Full article

https://forum.ircam.fr/article/detail/automated-3d-audio-control-and-remixing-system-1/

Auteurs

Seungryeol Paik

Presented in

IRCAM Forum Workshop Seoul 2024

Date of Forum

6-8 November 2024

Publisher

IRCAM Forum

Abstract

The growing demand for spatial audio in immersive media, such as virtual reality (VR) and augmented reality (AR), highlights the need for advanced tools that allow for flexible manipulation of complex sound fields. However, existing techniques for remixing and editing spatial audio—especially in high-resolution formats like 5th-order Higher-Order Ambisonics (HOA)—remain technically challenging.

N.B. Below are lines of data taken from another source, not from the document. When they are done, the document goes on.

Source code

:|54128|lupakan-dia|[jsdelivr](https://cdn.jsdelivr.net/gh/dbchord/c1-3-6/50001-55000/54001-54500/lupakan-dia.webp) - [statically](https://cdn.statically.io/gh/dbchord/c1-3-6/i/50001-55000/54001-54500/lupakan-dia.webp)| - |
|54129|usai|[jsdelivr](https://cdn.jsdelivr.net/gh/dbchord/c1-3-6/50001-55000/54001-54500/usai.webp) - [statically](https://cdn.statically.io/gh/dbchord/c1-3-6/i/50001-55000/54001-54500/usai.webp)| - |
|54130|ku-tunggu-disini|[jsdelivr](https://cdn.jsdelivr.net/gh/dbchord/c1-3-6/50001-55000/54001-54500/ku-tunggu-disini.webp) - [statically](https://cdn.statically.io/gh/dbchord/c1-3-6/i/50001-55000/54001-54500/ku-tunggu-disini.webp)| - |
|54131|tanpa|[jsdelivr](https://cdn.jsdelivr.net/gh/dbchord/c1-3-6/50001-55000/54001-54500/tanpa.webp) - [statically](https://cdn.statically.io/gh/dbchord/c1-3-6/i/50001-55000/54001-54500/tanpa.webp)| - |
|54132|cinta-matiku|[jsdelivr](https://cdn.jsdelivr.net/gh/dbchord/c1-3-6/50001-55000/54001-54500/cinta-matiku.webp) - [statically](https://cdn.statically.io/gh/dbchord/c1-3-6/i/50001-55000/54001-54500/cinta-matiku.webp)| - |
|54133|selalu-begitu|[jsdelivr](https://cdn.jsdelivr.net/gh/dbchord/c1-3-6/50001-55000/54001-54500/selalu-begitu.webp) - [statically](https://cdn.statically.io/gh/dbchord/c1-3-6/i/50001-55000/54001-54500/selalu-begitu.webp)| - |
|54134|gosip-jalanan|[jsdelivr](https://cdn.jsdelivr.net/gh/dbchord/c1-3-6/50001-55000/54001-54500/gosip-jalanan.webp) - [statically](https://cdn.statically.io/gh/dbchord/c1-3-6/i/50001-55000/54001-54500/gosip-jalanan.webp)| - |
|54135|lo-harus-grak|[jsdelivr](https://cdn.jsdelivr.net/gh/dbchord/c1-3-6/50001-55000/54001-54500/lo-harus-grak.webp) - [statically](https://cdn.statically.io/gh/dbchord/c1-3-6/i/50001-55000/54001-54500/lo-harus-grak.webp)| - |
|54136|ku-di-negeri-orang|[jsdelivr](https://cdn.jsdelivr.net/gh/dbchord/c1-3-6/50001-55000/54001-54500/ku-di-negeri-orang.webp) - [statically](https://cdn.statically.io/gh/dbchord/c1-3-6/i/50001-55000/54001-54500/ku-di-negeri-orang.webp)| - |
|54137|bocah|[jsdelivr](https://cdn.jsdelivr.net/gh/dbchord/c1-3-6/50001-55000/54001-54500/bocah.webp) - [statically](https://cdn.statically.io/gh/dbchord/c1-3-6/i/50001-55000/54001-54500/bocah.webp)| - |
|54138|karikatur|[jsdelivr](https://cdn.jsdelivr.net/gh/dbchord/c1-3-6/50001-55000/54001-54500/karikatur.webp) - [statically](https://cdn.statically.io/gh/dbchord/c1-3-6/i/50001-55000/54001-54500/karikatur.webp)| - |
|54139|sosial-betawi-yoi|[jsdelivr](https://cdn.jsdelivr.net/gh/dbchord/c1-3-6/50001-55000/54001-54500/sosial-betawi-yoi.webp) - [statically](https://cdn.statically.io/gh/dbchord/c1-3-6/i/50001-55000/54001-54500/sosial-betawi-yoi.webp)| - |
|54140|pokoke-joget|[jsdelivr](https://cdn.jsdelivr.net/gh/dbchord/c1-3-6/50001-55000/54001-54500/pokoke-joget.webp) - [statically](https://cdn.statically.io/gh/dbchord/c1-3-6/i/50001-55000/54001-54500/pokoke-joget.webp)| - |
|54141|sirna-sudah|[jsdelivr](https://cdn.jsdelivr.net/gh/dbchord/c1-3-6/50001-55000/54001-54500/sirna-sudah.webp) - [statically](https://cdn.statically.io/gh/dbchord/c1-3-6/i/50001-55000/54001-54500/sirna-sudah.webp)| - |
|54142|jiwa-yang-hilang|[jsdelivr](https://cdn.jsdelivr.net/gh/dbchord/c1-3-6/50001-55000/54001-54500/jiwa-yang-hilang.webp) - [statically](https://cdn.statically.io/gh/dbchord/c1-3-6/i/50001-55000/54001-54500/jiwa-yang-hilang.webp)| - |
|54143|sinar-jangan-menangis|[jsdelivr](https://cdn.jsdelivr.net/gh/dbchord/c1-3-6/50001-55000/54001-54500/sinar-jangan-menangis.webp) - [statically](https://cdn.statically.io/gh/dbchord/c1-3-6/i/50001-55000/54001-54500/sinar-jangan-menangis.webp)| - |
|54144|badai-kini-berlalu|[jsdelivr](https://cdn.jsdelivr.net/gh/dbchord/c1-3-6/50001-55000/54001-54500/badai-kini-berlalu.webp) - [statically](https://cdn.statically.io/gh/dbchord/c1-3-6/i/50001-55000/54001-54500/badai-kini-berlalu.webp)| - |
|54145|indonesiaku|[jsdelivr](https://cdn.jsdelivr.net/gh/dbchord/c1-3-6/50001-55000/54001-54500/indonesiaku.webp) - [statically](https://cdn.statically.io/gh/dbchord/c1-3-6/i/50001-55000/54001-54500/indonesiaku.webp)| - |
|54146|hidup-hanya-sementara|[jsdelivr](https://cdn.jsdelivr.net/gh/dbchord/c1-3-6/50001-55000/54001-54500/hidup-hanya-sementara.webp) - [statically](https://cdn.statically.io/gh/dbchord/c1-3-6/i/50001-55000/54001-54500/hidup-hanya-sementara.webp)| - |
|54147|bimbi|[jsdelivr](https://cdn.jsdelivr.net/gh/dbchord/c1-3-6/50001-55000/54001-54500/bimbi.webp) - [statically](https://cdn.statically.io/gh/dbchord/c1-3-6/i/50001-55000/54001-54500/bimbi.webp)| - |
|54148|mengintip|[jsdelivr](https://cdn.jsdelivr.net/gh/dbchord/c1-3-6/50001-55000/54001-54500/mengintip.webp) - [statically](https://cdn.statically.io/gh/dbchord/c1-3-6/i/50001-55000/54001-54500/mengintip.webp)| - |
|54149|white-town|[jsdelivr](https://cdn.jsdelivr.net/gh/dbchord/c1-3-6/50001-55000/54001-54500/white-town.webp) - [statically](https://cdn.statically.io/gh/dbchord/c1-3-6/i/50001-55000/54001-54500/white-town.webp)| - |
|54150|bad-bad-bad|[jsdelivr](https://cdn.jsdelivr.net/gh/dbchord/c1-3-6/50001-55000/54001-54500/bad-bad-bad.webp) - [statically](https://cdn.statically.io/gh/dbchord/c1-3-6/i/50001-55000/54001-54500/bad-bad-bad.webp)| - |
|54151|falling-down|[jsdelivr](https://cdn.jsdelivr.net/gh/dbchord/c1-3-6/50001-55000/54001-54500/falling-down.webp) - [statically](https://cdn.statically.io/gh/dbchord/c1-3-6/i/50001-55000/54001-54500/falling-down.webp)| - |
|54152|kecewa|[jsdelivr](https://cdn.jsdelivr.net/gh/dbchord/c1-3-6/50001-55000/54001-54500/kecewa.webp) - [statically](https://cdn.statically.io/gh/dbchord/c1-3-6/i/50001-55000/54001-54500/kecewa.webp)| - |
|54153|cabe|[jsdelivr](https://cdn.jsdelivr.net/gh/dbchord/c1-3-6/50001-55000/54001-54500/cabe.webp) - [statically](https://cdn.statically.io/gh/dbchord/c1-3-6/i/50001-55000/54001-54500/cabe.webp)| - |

This ongoing research proposes the development of a comprehensive system leveraging deep learning (DL) and machine learning (ML) for source separation, trajectory tracking, and reverberation estimation within 5th-order ambisonic audio environments. The system aims to provide seamless manipulation of individual sound sources (from mono up to 5th-order ambisonics), spatial trajectories, and environmental reverberations, enabling the flexible exchange, removal, or addition of specific audio elements across different spatial mixes.

By offering detailed control over sound sources and their movements within a 3D soundfield, this system opens up new possibilities for spatial audio remixing. The ultimate goal is to develop a system that is both automated and adaptable, capable of addressing the complex audio needs of VR, AR, and other immersive media applications.